▸ Exercise: For each entry below, write an exact copy and leave out the images.

Records drawn from a dataset
◆ ◆ ◆ ◆

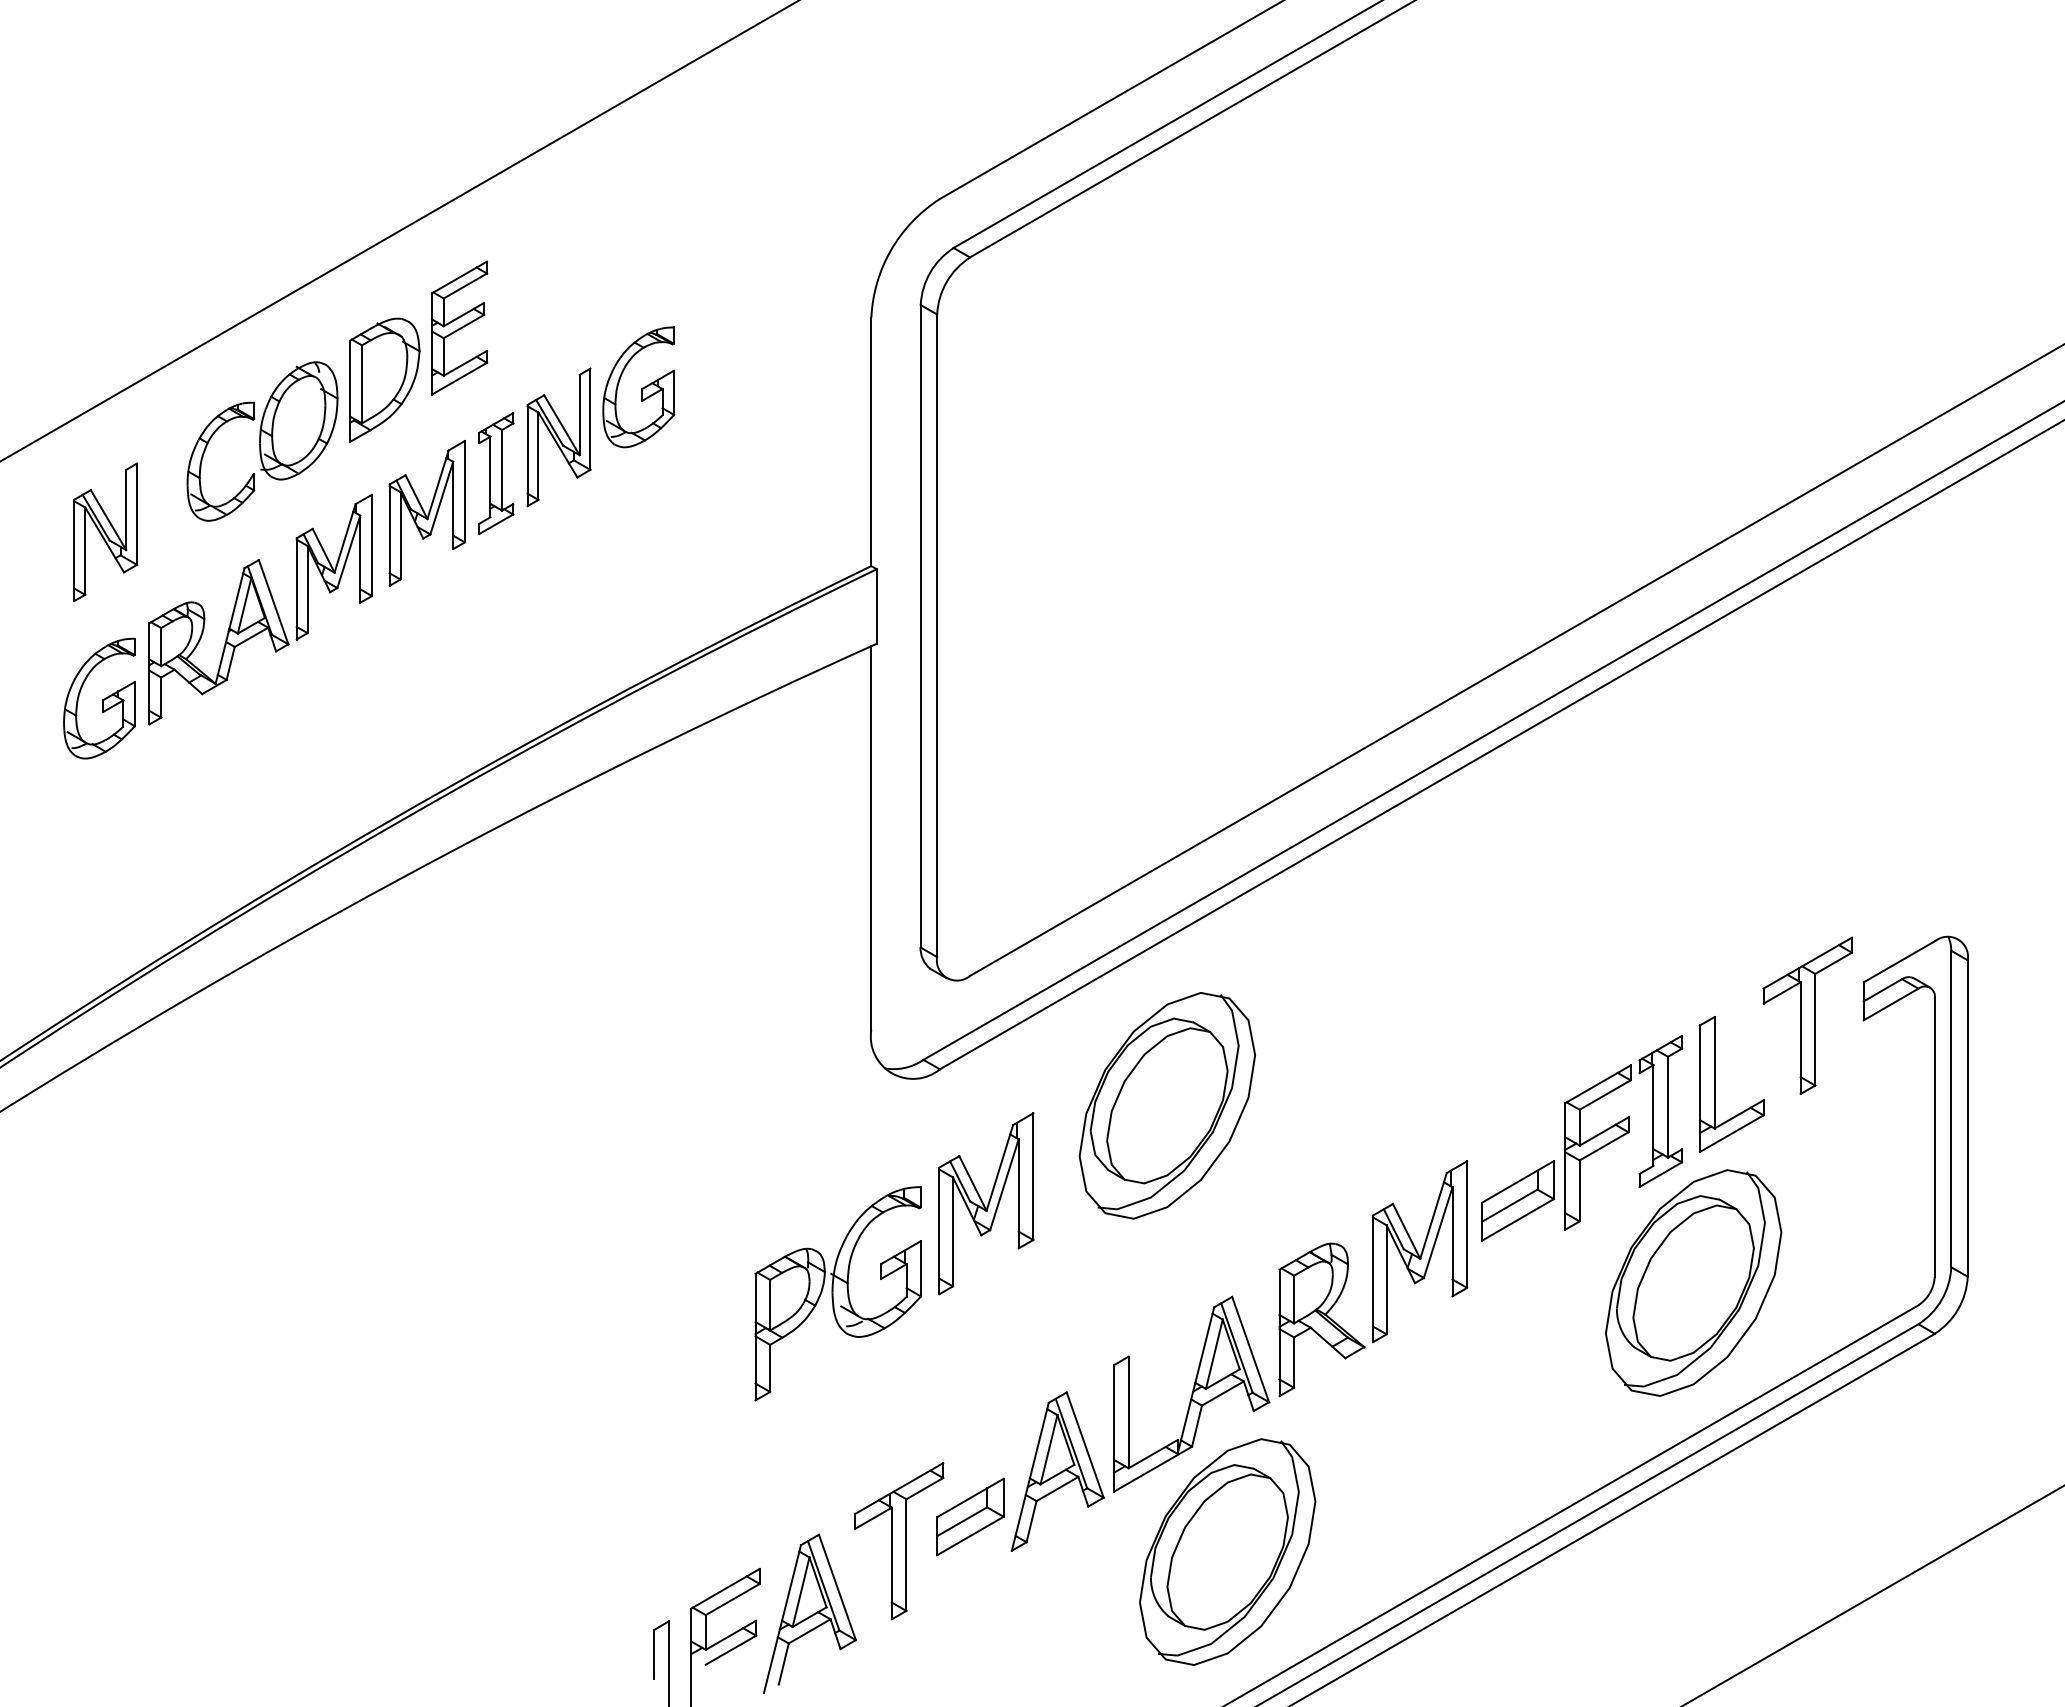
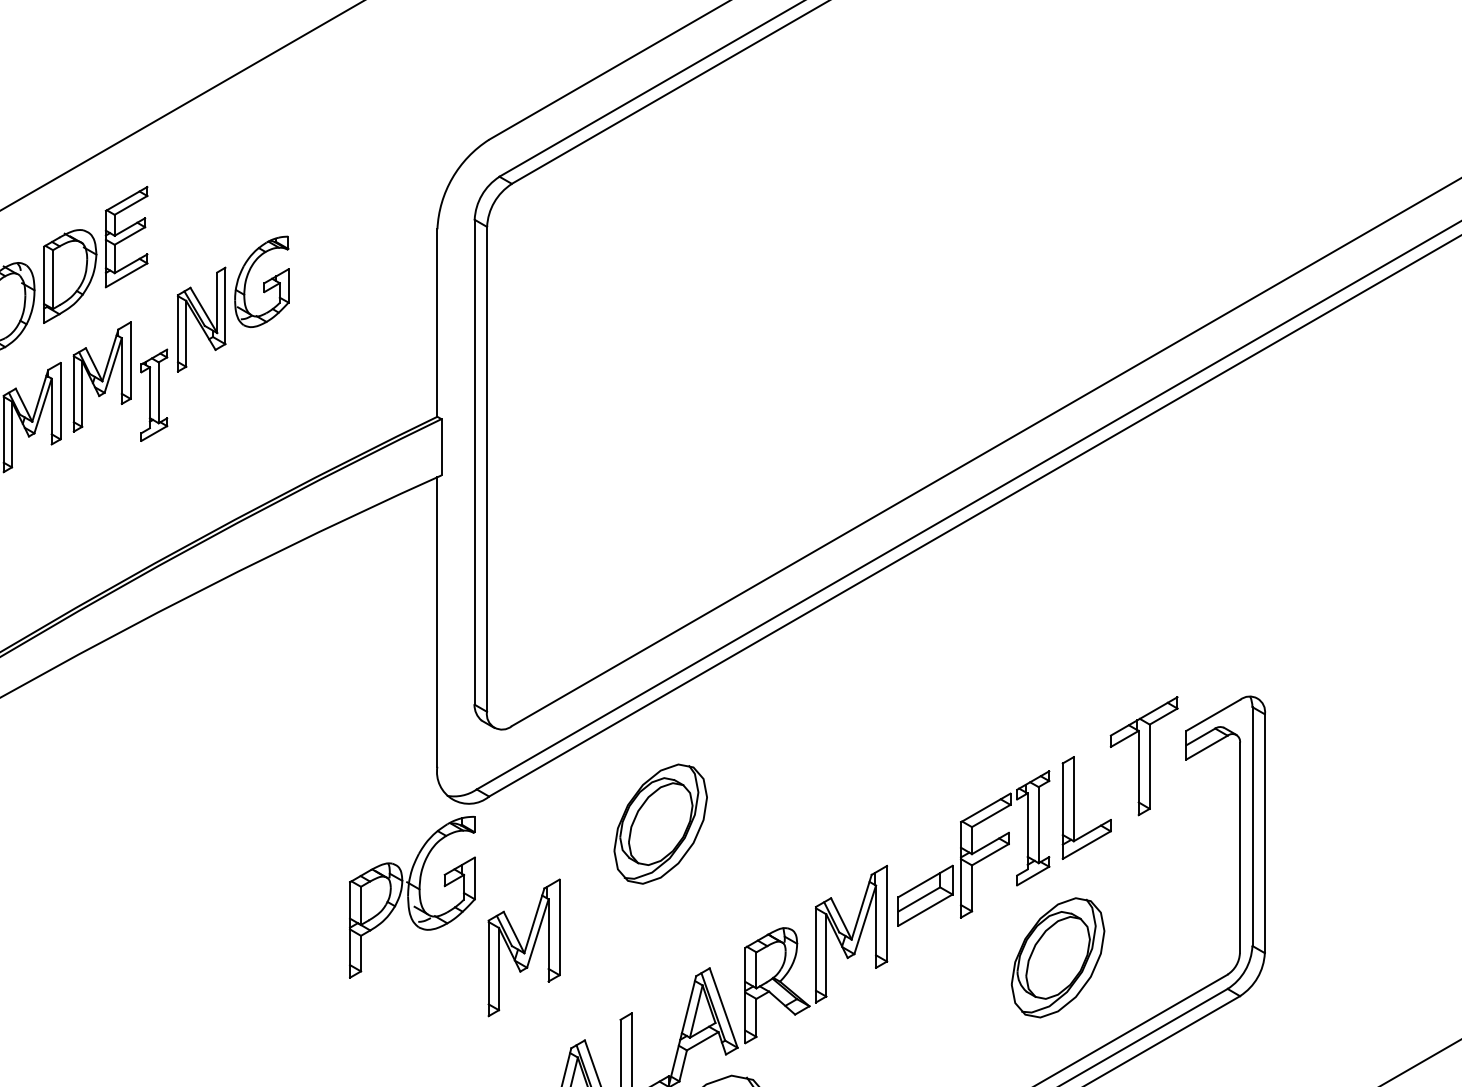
part: (496, 473) -> (154, 395), moved
part: (1166, 1105) -> (660, 823), size x0.7
part: (986, 1203) -> (524, 947), moved
part: (1693, 1282) -> (1057, 957), size x0.7
part: (837, 1293) -> (411, 897), moved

◆ ◆ ◆ ◆

▸ Exercise result:
part: (496, 473) -> (154, 395), moved
part: (1166, 1105) -> (660, 823), size x0.7
part: (986, 1203) -> (524, 947), moved
part: (1693, 1282) -> (1057, 957), size x0.7
part: (837, 1293) -> (411, 897), moved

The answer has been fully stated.